Running out of time, Thom suspects that the key to stopping the flow of water into the vault is tricking the scale by adding more weight and making it think the vault is full of water. He instructs Simon to stack the empty nitrogen canisters onto the scale for additional weight, but it is not enough to halt the flow of water. The team loses contact with Thom and Lorraine, believing they have drowned, until as a last resort Simon himself climbs onto the scale with a radio broadcasting the world cup commentary, with the last bit of weight ceasing the water flow.

The vault begins to drain, and Thom and Lorraine are able to evade the bank security as they escape to the square where many fans watch Spain defeat the Netherlands for their first World Cup title, sharing a kiss before more soldiers arrive.

At the British Embassy, James reports to Margaret, an MI6 associate of both his and Walter’s, and delivers the coins, only to find out that the coins are fakes and that Walter is still in possession of the originals. As the team relaxes in Saint Tropez, Walter finds that the treasure is buried under the Bank of England. A new heist begins two years later as the 2012 Olympics begin in London.

==Release==
The Vault was released theatrically on January 15, 2021 in Brazil and Taiwan, and in March in the U.S. On July 31, it was made available on Netflix. On Amazon Prime Video in the U.K.

In Spain, the film was initially intended to be theatrically released in autumn 2020, but the release was postponed to November 12, 2021 due to the COVID-19 pandemic, which caused the shelving of all Telecinco Cinema titles pending for theatrical release.

==Box office==
It opened with €1.2 million on its first weekend in Spain, becoming the best Spanish box-office debut so far in the year in that regard.
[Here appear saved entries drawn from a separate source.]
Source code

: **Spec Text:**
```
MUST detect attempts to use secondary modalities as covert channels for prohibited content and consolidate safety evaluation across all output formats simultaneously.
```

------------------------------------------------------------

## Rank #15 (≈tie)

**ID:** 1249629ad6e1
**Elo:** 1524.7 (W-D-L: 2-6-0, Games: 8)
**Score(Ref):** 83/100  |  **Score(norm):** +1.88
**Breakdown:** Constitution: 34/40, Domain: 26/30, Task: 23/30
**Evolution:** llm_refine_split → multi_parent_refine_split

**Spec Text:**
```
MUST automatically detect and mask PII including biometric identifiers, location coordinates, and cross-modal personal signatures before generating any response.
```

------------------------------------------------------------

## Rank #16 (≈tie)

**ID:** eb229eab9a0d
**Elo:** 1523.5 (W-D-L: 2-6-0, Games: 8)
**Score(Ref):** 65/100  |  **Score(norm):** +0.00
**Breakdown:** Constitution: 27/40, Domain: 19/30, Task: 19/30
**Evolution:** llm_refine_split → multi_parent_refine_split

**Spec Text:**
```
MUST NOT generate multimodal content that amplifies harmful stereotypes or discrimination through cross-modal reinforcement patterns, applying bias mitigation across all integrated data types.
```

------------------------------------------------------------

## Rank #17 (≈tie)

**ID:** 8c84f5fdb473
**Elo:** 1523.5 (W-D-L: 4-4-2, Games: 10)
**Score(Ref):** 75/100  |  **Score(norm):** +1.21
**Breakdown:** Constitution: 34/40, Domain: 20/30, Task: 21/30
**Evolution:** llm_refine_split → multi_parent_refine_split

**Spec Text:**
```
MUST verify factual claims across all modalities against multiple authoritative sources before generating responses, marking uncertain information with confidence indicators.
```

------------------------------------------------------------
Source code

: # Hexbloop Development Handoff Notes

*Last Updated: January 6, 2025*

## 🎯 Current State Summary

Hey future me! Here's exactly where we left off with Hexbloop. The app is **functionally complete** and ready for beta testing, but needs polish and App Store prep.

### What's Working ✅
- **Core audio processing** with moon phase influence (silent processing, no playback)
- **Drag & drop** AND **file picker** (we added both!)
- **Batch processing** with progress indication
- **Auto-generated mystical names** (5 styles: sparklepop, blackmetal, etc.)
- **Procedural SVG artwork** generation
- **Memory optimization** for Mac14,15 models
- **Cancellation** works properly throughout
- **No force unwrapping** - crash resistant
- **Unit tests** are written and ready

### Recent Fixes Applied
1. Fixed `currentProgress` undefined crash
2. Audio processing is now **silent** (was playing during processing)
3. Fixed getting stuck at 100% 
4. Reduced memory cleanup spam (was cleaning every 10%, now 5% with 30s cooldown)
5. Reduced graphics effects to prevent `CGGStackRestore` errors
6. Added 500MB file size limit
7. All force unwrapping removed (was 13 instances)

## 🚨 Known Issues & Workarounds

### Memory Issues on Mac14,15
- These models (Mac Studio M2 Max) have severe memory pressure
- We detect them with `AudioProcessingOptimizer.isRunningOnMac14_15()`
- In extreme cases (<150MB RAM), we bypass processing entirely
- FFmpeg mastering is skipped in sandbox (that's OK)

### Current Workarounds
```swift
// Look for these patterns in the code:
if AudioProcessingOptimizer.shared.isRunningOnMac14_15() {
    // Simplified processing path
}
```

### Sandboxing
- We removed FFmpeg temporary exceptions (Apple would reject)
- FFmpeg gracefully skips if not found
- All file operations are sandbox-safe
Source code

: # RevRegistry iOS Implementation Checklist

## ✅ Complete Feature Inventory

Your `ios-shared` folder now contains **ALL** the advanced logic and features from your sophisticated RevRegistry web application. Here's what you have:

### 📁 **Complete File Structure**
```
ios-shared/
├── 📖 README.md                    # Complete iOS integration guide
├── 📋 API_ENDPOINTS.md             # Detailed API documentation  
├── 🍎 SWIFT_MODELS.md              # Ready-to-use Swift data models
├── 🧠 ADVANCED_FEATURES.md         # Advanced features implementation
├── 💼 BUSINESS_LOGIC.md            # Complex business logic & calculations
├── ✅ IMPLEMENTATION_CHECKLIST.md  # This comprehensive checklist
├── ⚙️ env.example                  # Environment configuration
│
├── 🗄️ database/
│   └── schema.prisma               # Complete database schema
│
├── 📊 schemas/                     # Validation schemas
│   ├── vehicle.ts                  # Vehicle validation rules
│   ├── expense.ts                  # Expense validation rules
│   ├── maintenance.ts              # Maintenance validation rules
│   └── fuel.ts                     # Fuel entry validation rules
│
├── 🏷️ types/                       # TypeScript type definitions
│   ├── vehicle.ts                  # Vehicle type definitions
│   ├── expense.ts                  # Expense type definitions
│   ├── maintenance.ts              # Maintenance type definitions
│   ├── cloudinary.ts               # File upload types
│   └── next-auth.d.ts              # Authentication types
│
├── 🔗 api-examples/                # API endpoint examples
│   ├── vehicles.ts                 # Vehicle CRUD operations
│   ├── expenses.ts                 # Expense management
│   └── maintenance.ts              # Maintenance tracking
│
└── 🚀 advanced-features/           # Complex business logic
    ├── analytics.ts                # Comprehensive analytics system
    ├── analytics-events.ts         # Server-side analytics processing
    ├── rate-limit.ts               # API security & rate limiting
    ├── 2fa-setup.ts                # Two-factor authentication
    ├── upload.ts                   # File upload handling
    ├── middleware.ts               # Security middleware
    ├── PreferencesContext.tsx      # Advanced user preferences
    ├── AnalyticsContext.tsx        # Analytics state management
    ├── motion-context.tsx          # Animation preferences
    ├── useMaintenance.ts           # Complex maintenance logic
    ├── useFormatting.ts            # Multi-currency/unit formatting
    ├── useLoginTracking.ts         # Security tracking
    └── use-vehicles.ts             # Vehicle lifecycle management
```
The film grossed $9 million worldwide ($6.9 million in Spain).

==Reception==
 The website's critics consensus reads, "Its runtime passes painlessly enough, but The Vault's slickly engineered thrills are dulled by familiarity." Metacritic, which uses a weighted average, assigned the film a score of 50 out of 100, based on 4 critics, indicating "mixed or average" reviews.